-- Exercise objective --
Resume the description of the ring-barrow at Arrybreaga, County Limerick, starting after its final sentence.
Start of Document excerpt
Barrow, Arrybreaga, Co. Limerick
Co. Limerick |
Barrows
A circular mark in a field of improved pasture in County Limerick is about as low-key a piece of ancient Ireland as you are likely to encounter.
No mound rises above the surface, no stone announces itself, and the historic Ordnance Survey maps carry no trace of anything here at all. What lies in Arrybreaga is a ring-barrow, a type of prehistoric funerary monument typically consisting of a low circular bank and internal ditch enclosing a burial, and this one remained completely unrecorded until the late twentieth century.
End of Document excerpt
Start of Dataset extract
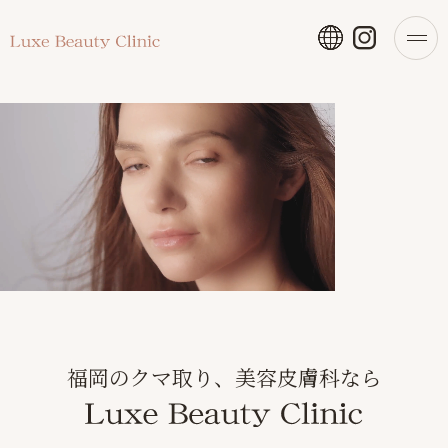
福岡のクマ取り、美容皮膚科なら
End of Dataset extract
-- Result below --
The site came to light through an aerial photographic survey carried out in 1986, centred on the Bruff area of County Limerick and catalogued under the reference Bruff 106.02. From the air, the buried monument betrayed itself as a cropmark, the subtle difference in the growth and colour of grass or crops above disturbed subsoil that makes buried archaeology visible in a way no ground-level survey would reveal. It sits roughly 90 metres south of the townland boundary with Garryheakin, immediately north of a drainage ditch running in a northeast to southwest direction. The aerial identification was later confirmed when a circular cropmark appeared in Ordnance Survey Ireland orthophotography taken between 2005 and 2012, and again in a Google Earth image dated 18 November 2018. It is catalogued as one of three possible barrows in the immediate area, recorded together under the monument numbers LI033-135 through 137. The record was compiled by Martin Fitzpatrick and uploaded to the national database in April 2021.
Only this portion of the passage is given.